> [EXTRACT PROVIDED]
Aviation industry aims at reducing the carbon footprint by 50% by 2050 as compared to that in 2005. Currently, aviation fuel is produced with the help of fossil fuels .
Aviation fuel is a blend of hydrocarbons, namely kerosene type (Aviation fuel A) and naptha type (Aviation fuel B), to name a few. The composition of the aviation fuel depends on the performance specification. In order to shift from fossil fuels to renewable energy sources, Power-to-Liquid (PtL) technology can facilitate this transition. For the production of aviation fuel using PtL pathway, two main pathways are available, namely Fisher-Trospsh (FT) synthesis and Methanol (MeOH) synthesis [1,2].

> [DATA SECTION]
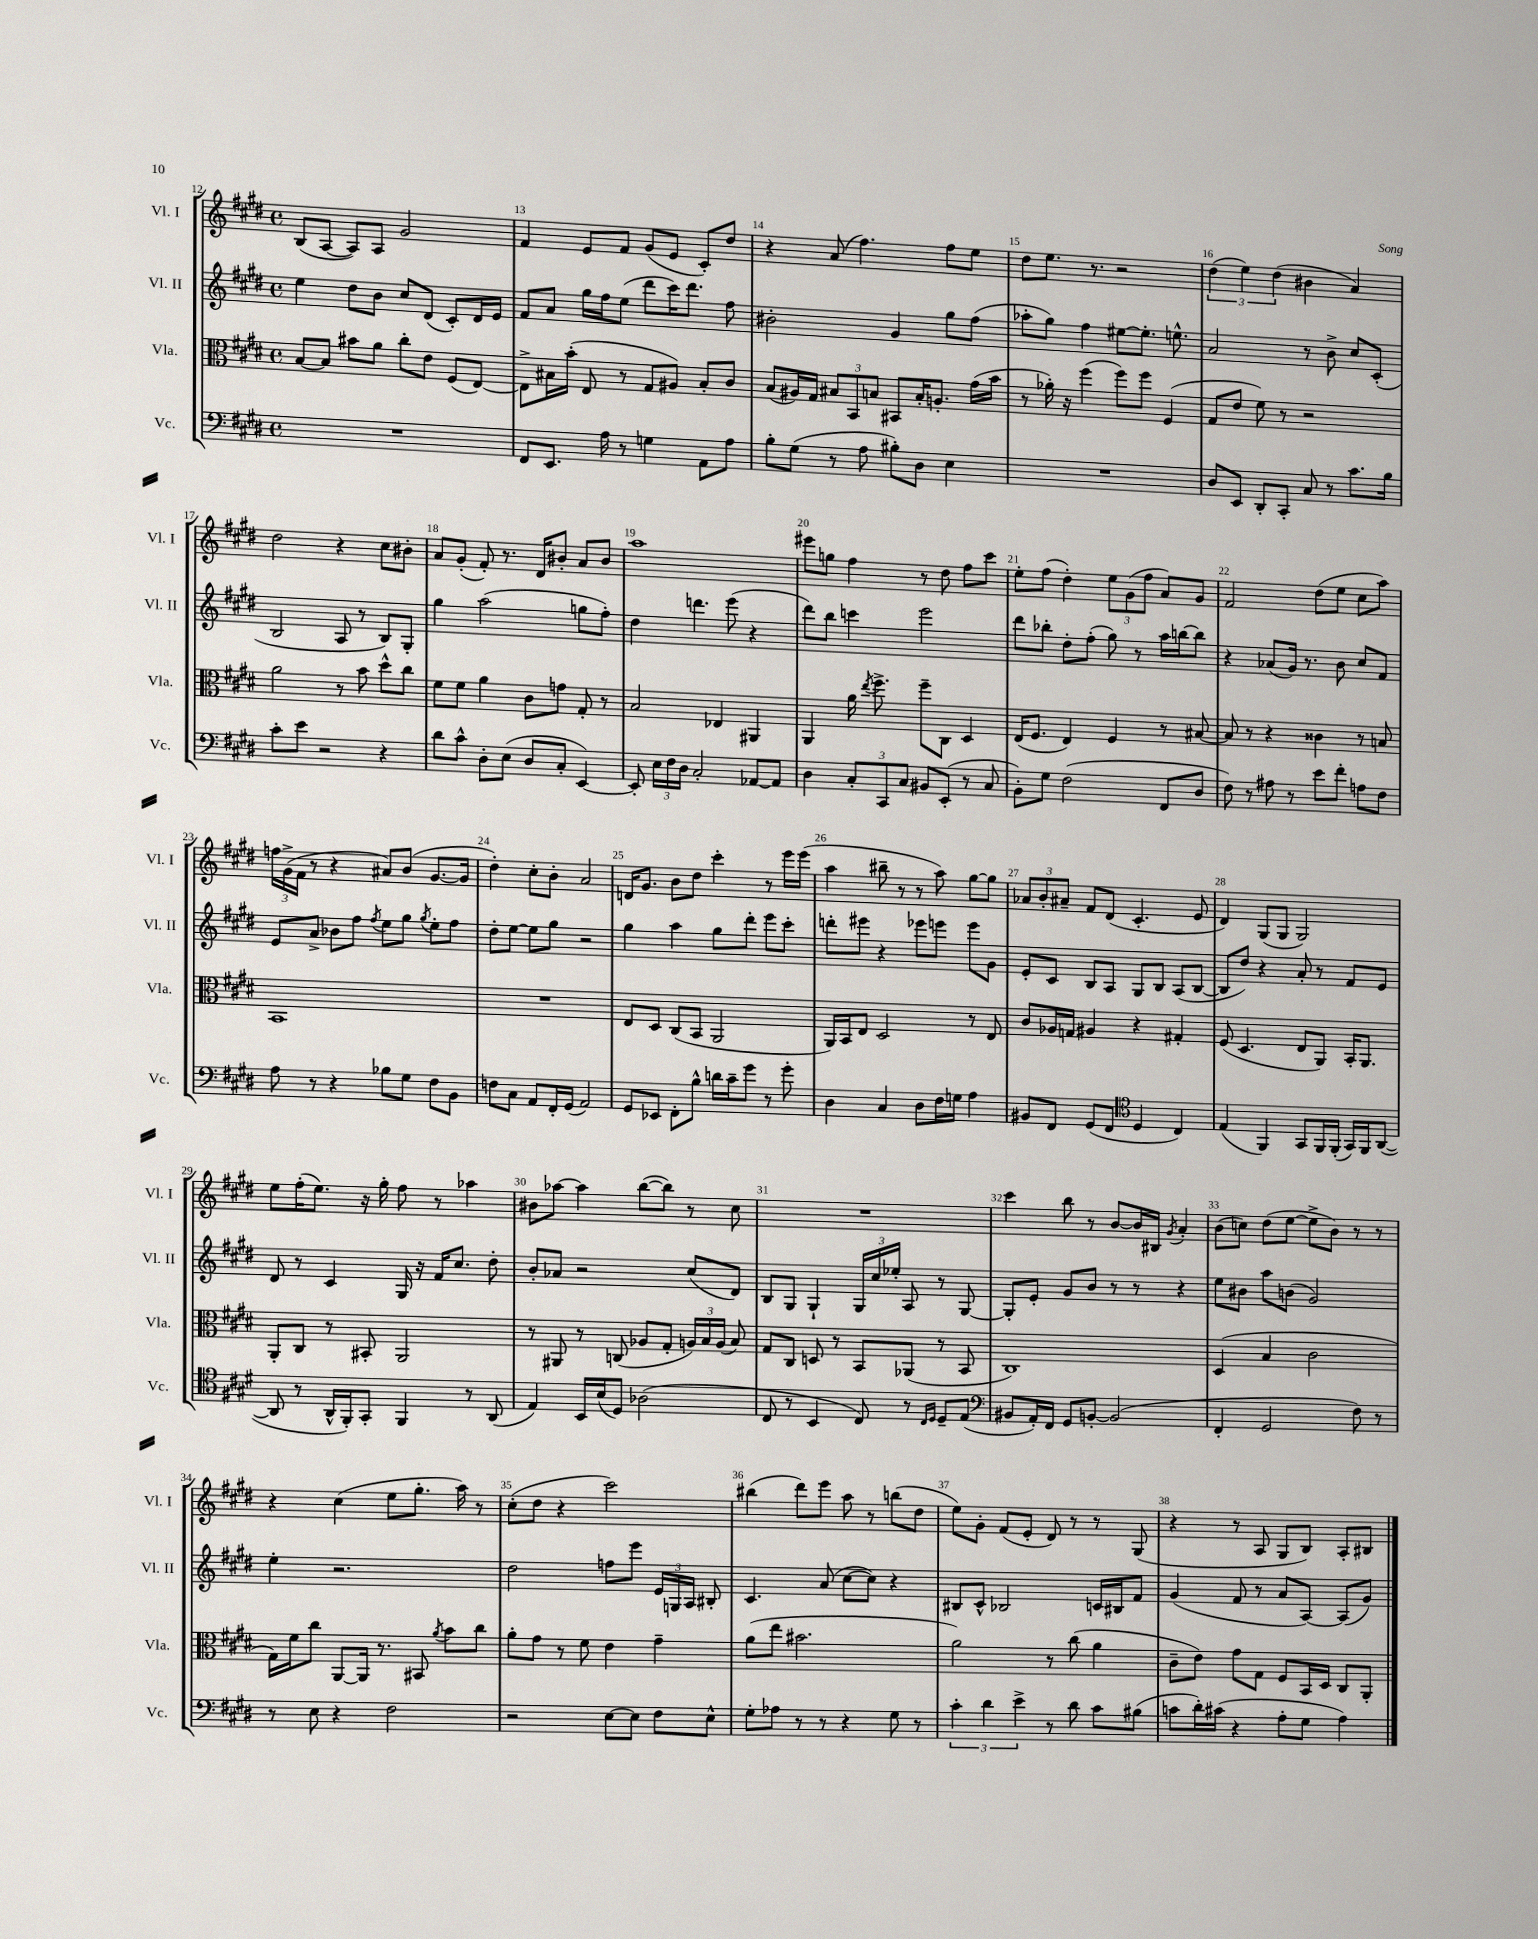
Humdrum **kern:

> [GOAL OF THE EXERCISE]
Continue the passage above on producing aviation fuel through Power-to-Liquid pathways, starting right after its last sentence.

> [TASK RESULT]
Power-to-Liquid technology uses excess electricity to produce chemicals. For instance, excess wind energy in Denmark can be sent to an electrolysis cell where water is electrolyzed to produce hydrogen. To produce aviation fuel, a mixture of syngas (CO+hydrogen) is needed. For this, hydrogen produced could be mixed with carbon dioxide thereby producing aviation fuel by downstream processing.
The PtL conversion pathway consists of producing hydrogen through electrolysis of water along with availability of renewable carbon dioxide and conversion in order to subsequently convert the mixture so obtained into aviation fuel.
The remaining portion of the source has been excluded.